In the case at hand the plaintiff testified: T paid to Mr. Lindsey all the money that I agreed to pay on the property.’ This testimony is sufficient, when considered with the rest of the evidence in the case, to justify, though not necessarily to impel, the inference that the debt secured by the deed of trust was fully paid before, rather than after, the trustee’s deed was made to Lindsey in 1945. This by virtue of the presumption, shown by human experience, that in the ordinary course of affairs a rational person does not ‘lock the stable door after the steed is stolen.’ And if the debt was so paid, it necessarily follows that the trustee’s deed made to Lindsey in 1945, more than seventeen years after the alleged foreclosure sale, is void. And on the record as presented the deed to Lindsey controls the validity of the subsequent deed made by Hiatt to the defendant under the doctrine of title by estoppel. Therefore, if the trustee’s deed fails, so does the defendant’s. And it is to remove these *468two deeds and put to rest the defendant’s claim made thereunder, as an alleged cloud on the plaintiff’s title, that this action is brought.
It necessarily follows that the plaintiff made out a prima facie case entitling him to go to the jury. See Combs v. Porter, 231 N.C. 585, 58 S.E. 2d 100, and cases cited.”

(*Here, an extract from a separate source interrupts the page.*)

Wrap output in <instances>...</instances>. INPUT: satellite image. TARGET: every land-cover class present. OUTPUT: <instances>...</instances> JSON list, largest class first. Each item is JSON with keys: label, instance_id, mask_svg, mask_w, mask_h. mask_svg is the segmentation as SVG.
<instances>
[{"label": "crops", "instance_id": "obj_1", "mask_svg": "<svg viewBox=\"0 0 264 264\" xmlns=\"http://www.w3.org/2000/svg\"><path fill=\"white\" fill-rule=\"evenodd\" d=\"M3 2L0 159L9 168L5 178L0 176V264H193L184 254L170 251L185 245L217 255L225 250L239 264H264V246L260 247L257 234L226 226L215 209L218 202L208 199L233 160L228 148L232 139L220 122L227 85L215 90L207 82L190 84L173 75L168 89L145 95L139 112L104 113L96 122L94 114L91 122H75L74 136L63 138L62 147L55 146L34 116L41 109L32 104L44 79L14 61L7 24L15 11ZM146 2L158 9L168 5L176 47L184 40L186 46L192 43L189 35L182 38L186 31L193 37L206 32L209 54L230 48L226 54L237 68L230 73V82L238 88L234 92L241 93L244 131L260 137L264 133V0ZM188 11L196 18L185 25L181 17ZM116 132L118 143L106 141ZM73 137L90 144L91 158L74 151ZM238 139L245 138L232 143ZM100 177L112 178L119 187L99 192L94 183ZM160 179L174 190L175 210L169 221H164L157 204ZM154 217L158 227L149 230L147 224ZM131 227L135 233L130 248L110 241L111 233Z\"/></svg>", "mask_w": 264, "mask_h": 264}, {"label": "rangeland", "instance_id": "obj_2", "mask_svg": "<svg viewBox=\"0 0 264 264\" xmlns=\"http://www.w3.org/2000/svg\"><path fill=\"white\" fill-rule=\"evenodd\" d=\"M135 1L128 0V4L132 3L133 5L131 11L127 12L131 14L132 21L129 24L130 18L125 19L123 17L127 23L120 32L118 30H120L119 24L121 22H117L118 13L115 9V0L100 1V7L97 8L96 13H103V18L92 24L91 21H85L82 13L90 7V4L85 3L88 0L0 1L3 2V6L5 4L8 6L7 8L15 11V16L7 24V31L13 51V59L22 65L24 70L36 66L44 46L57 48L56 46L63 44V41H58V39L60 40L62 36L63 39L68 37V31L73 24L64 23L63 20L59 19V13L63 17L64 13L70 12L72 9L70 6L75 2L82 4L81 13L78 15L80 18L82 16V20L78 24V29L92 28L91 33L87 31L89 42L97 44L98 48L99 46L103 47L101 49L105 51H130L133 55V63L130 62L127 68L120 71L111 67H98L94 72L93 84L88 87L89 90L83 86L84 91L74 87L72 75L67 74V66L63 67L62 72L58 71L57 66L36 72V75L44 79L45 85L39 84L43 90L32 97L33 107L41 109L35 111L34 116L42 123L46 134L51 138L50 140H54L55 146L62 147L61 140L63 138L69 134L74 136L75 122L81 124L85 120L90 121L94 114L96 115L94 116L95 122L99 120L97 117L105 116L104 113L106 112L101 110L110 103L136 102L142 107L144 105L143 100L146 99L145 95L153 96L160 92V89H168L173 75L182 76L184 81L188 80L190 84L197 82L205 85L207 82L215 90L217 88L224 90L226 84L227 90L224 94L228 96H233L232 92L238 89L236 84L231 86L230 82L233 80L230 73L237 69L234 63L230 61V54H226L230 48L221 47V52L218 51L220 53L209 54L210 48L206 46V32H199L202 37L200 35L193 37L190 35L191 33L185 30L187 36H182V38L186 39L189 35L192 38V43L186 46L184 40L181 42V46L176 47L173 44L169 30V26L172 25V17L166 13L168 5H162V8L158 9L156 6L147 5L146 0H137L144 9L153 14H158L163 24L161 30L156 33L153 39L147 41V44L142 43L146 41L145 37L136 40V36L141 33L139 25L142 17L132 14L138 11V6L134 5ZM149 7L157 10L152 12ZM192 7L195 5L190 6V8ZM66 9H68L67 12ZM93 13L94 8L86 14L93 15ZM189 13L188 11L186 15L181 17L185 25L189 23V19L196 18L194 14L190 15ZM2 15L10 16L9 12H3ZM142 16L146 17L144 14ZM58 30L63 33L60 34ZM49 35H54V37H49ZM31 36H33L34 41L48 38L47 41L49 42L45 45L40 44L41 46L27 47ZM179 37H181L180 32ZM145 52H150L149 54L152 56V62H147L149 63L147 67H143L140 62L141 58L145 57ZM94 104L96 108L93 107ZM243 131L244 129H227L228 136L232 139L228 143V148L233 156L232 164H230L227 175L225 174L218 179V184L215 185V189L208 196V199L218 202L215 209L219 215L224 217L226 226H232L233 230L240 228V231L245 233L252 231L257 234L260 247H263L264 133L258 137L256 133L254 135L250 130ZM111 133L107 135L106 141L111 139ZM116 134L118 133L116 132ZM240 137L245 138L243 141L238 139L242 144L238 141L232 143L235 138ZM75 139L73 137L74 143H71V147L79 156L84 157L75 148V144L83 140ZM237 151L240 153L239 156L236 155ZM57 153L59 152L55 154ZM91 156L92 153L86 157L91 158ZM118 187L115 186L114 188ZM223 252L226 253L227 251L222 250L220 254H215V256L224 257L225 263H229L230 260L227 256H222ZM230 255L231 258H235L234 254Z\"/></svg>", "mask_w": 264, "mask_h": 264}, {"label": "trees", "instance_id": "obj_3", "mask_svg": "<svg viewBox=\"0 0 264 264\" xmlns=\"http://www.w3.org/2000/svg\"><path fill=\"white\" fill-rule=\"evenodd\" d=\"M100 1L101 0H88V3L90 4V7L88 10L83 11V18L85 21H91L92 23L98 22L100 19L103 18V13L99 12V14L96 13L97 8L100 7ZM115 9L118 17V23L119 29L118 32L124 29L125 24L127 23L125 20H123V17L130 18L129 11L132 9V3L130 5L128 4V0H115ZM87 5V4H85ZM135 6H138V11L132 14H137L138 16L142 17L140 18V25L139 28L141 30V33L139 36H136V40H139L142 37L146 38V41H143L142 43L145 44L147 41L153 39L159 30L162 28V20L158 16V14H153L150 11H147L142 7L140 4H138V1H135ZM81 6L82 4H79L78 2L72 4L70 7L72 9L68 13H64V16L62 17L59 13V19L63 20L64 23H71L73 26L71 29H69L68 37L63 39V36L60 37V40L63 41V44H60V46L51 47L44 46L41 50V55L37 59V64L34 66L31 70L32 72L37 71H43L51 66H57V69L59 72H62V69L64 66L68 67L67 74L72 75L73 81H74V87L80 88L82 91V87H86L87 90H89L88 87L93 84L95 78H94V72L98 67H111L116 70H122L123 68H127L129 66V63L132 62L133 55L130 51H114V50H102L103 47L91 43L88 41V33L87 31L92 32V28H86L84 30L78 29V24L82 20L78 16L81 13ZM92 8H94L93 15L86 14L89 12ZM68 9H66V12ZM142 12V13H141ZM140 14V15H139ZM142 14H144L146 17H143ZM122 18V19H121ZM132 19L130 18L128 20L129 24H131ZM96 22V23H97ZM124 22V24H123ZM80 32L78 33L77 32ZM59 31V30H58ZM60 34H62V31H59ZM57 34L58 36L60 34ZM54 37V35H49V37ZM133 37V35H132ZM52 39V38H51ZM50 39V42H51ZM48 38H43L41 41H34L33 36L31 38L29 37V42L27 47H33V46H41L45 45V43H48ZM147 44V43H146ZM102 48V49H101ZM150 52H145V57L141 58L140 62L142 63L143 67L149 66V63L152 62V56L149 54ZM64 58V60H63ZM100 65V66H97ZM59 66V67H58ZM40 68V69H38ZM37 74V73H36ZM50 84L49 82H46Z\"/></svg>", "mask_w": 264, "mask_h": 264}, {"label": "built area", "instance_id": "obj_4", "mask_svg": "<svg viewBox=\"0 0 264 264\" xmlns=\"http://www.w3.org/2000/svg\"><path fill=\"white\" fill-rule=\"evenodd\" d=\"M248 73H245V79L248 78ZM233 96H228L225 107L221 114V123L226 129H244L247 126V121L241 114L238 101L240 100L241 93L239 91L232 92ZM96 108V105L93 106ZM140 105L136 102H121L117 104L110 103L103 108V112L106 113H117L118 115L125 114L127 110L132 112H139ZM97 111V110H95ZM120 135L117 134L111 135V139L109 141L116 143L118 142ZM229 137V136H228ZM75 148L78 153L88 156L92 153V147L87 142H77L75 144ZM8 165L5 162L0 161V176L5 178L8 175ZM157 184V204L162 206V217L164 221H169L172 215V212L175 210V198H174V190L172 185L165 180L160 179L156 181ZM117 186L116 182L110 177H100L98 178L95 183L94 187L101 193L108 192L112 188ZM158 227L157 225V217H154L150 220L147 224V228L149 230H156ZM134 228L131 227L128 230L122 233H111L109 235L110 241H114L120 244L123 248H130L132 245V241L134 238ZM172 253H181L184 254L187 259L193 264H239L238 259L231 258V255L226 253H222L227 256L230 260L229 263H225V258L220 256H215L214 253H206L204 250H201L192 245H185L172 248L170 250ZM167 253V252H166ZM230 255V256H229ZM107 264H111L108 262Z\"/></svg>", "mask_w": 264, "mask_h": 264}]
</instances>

[2] In the case before us, the plaintiffs’ evidence when viewed most favorable to them tended to show: The deed of trust secured an indebtedness of $3,103.20, payable in monthly installments of $43.10, beginning 1 June 1960, with interest from maturity. (This would be seventy-two payments of $43.10 each, with final payment being due in May or June of 1966.) Oscar made the payments until he “turned the property over” to Austin, at which time the balance due was approximately $750.00. Austin assumed responsibility for making the payments “sometime” before Oscar gave him a deed; the deed was dated 25 May 1965. Austin’s wife, Blanche, paid Southern $86.20 on 21 December 1964, $86.20 on 17 February 1965, and $43.10 on 20 April 1965; on 8 October 1965, Austin paid Southern $300.00. These payments were verified by cancelled checks. Thereafter, Austin determined from the payment book that he owed a balance of $260.00 and he sent a check for that amount to Southern. This cancelled check was destroyed by a fire which Austin had in his office. Southern was the record holder of the deed of trust at the time of the foreclosure proceedings, which proceedings were instituted at Southern’s request.

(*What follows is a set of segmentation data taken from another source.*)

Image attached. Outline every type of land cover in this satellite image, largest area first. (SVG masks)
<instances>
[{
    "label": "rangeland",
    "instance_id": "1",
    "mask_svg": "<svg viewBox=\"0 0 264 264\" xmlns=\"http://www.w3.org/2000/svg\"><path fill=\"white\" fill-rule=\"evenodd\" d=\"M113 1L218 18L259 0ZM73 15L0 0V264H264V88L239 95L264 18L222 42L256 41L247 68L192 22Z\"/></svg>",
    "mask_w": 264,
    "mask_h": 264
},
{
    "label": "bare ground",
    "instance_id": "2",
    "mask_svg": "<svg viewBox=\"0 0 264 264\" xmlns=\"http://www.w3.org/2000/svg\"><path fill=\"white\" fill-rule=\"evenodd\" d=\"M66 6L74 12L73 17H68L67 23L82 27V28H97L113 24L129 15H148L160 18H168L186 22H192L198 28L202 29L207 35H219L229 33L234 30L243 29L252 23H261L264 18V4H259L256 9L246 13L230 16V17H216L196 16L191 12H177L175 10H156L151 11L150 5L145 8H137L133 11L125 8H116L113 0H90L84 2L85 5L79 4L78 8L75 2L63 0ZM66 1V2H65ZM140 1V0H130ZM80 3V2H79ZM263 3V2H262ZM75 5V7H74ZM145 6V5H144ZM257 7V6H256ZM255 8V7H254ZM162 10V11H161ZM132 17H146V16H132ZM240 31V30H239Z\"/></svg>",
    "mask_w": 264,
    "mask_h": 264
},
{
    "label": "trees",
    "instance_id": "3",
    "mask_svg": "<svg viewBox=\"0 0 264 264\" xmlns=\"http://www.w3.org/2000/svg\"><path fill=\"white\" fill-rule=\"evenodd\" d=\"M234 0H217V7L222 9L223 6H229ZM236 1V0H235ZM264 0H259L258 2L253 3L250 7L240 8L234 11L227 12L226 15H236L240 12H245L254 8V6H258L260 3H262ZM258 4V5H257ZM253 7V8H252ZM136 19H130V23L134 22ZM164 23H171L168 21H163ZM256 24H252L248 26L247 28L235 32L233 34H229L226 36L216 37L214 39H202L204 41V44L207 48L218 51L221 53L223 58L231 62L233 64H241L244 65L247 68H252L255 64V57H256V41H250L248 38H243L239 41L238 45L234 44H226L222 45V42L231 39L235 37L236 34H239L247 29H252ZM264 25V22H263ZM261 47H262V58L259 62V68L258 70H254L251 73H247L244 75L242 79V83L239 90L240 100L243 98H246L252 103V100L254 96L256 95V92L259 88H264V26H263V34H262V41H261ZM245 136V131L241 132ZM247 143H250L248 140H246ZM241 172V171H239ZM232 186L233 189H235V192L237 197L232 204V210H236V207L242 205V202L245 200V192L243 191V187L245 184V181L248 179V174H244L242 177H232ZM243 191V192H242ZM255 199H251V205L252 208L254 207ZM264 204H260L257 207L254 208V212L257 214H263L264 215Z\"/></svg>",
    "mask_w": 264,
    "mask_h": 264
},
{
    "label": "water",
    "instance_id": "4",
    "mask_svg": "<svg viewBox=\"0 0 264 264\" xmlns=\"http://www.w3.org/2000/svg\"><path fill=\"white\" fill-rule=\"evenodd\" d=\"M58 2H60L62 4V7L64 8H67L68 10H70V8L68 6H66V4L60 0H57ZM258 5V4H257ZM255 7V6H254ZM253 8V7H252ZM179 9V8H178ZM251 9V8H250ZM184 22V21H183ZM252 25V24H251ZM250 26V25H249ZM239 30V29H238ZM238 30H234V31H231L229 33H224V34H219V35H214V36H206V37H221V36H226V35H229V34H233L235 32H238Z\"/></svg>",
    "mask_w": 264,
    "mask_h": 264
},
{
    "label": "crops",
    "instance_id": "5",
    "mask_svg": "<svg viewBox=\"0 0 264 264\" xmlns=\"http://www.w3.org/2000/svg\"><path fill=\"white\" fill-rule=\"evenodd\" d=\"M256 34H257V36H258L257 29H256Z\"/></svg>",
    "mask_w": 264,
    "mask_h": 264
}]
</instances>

As was said in Barbee v. Edwards, supra, the summarized testimony, when considered with the other evidence in this case, was sufficient to justify, though not necessarily to impel, the inference that the debt secured by the deed of trust was paid before the foreclosure proceedings were commenced in November 1966. If the debt was so paid, the trustee’s deed to Southern was void and the deed from Southern to Home Security was void.

Plaintiffs presented a case for the jury, and the court erred in entering judgment of involuntary nonsuit and dismissing the action as to Home Security.

Reversed.

Mallaed, C.J., and Pabkeb, J., concur.